A while back I wrote a macro (based on the advice in 
http://stackoverflow.com/a/2494384/973603) which allows to activate minor mode
bindings when a condition is true and fall back to previous bindings otherwise:

(defmacro define-key-with-fallback (keymap key def condition &optional mode) 
 "Define key with fallback. Binds KEY to definition DEF in keymap KEYMAP, the 
  binding is active when the CONDITION is true. Otherwise turns MODE off and 
  re-enables previous definition for KEY. If MODE is nil, tries to recover it by 
  stripping off \"-map\" from KEYMAP name." 
  `(define-key ,keymap ,key (lambda () (interactive)
     (if ,condition ,def 
       (let* ((,(if mode mode 
                     (let* ((keymap-str (symbol-name keymap)) 
                               (mode-name-end (- (string-width keymap-str) 4))) 
                        (if (string= "-map" (substring keymap-str mode-name-end))
                          (intern (substring keymap-str 0 mode-name-end))
                          (error "Could not deduce mode name from keymap name (\"-map\" missing?)")))) nil) 
                 (original-func (key-binding ,key)))
           (call-interactively original-func))))))

So now I can just do

(define-key-with-fallback outline-minor-mode-map (kbd "TAB") (outline-cycle 1) (outline-on-heading-p)) 

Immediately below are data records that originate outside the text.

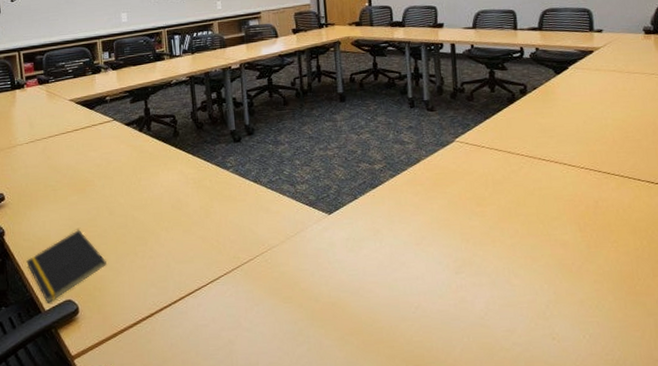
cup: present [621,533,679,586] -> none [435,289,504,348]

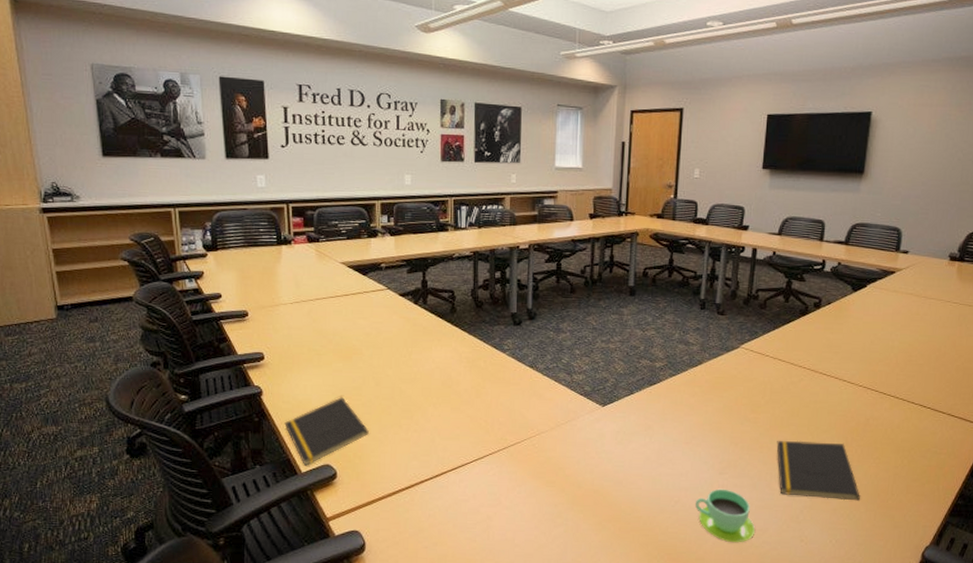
cup: none [435,289,504,348] -> present [695,489,756,543]
notepad: none [508,230,606,291] -> present [777,440,860,501]

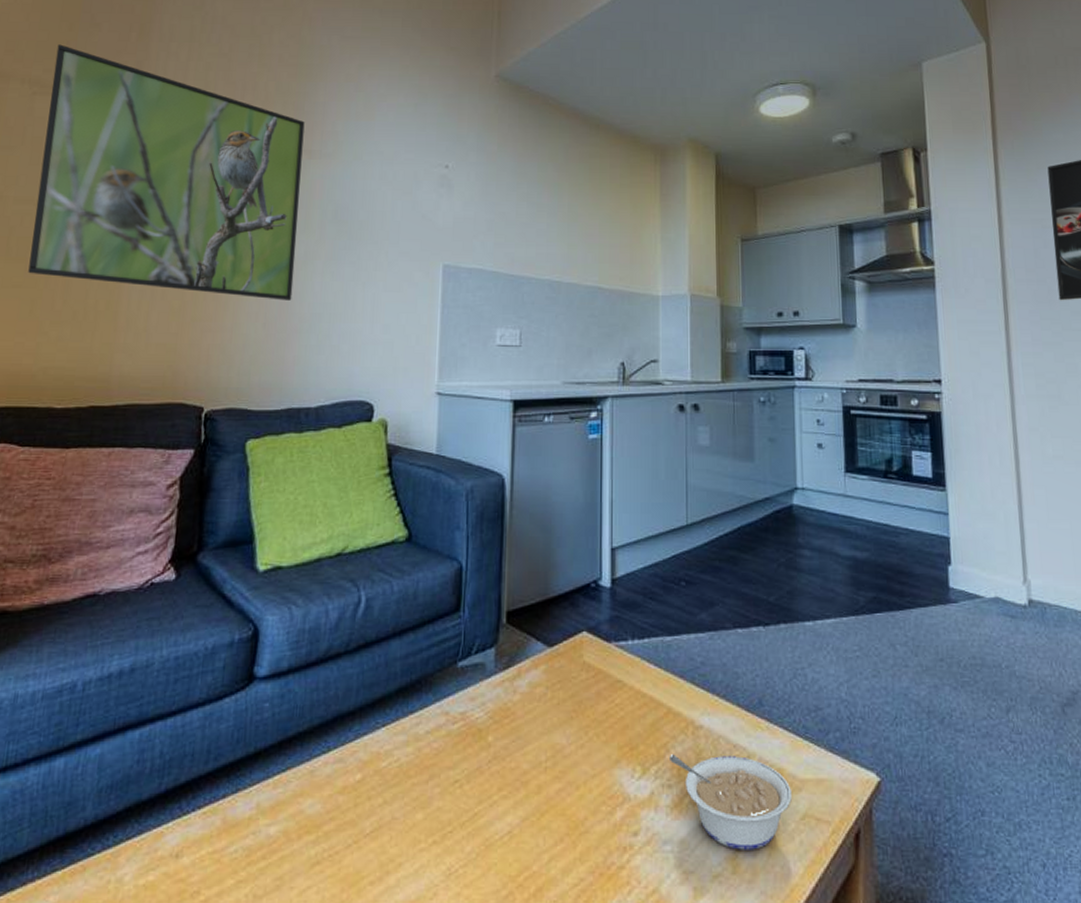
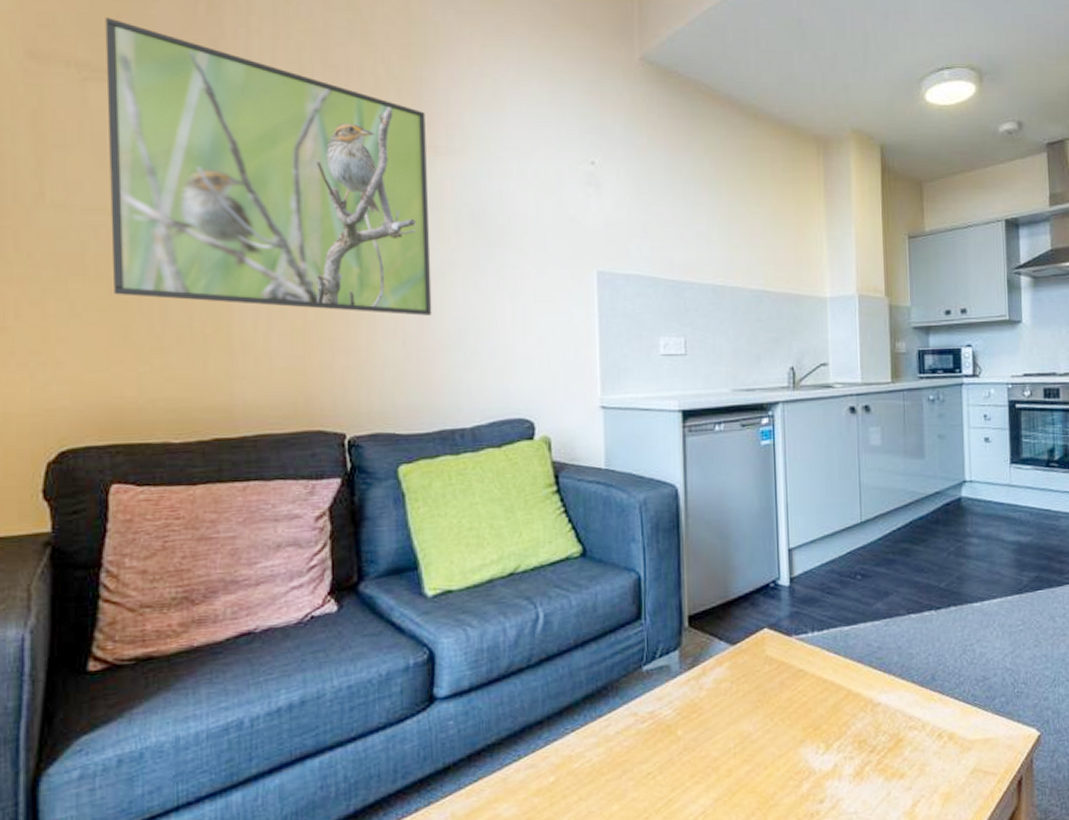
legume: present [670,754,792,850] -> none [851,726,962,805]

and have my yasnippets and smart indentation/completion active again. My question is am I reinventing 
the wheel? Is there a function/macro in org-mode or elsewhere that would allow me define key bindings
with fallback?

Thanks again,
Alex


On Fri, Mar 15, 2013 at 10:39 AM, Thorsten Jolitz <tjolitz@gmail.com> wrote:

Hi List,

there is a now a tutorial on Worg describing the recently announced new
libraries for using (concepts and functionality of) Org-mode when
outside Org-mode:

,-----------------------------------------------------------
| http://orgmode.org/worg/org-tutorials/org-outside-org.html
`-----------------------------------------------------------

Besides using the 'well-known' orgstruct-minor-mode, you can now:

- use outline-minor-mode with *outshine.el* extensions and structure
  your file with outshine-style headlines, giving your source-code files
  the look&feel of Org-mode files. Should work in any major-mode.

- use *outorg.el* to edit complete subtrees or the whole file as
  Org-mode in a temporary Org-mode edit-buffer. Depends on outshine.

- use *navi-mode.el* to open an occur-like indirect buffer for
  super-fast navigation and structure-editing (as well as other common
  actions on subtrees) in the associated original-buffer - all with
  one-key commands in a read-only buffer. A kind of customizable
  remote-control for the original-buffer with many views combining
  headline and keyword searches and easy switching between the
  associated buffers. Depends somehow on outshine too, but to a much
  lesser degree than outorg.el

And of course you have Francois Pinard's *poporg.el* and can (completely
independent from orgstruct or outshine):

- edit atomic comment-sections (anywhere in a source-code buffer, no
  matter what major-mode) in a temporary Org-mode edit-buffer. Thus,
  while *outorg* gives you a whole subtree with headline and source-code
  blocks in a temporary Org-mode edit-buffer, *poporg* gives you only
  the comment-string near point and nothing else, so that both libraries
  complement each other really well in their usage.

For more details see the tutorial on Worg.